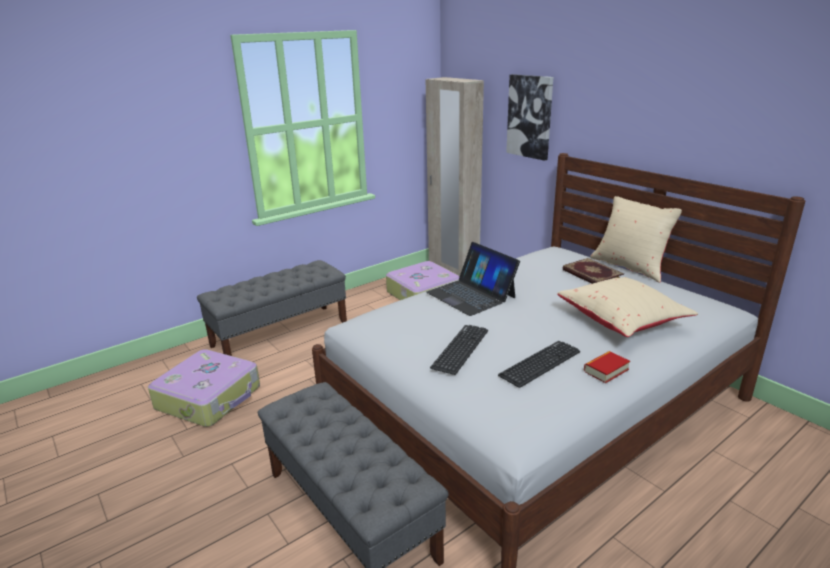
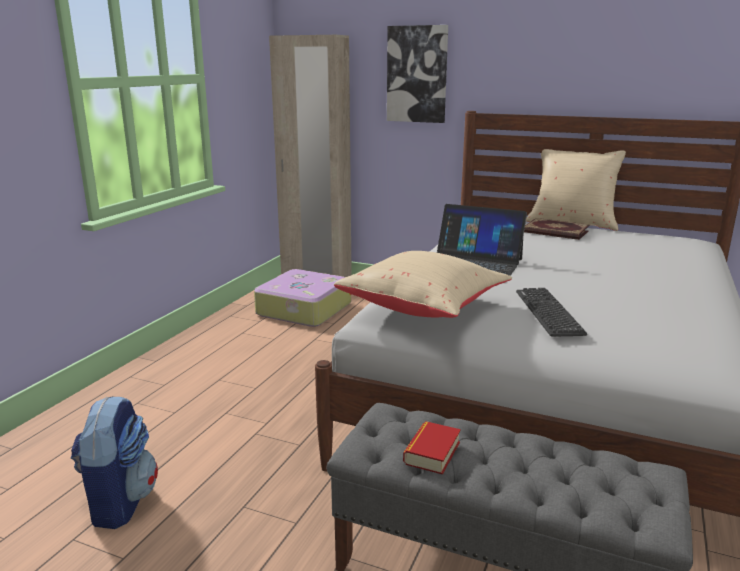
camera: 30 degrees left, 5 degrees down
suitcase [148,349,260,427] -> backpack [70,396,158,529]
grey bench [197,260,347,356] -> none
keyboard [498,341,580,388] -> none
beige pillow [557,277,698,337] -> beige pillow moved to [334,251,512,318]
book [584,351,630,383] -> book moved to [403,421,461,475]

• [Instructions for the task]: Return exactly the run of lines that opens with the one containing "keyboard [498,341,580,388] -> none" and closes with the last line of the records above.

• [Result of this exercise]:
keyboard [498,341,580,388] -> none
beige pillow [557,277,698,337] -> beige pillow moved to [334,251,512,318]
book [584,351,630,383] -> book moved to [403,421,461,475]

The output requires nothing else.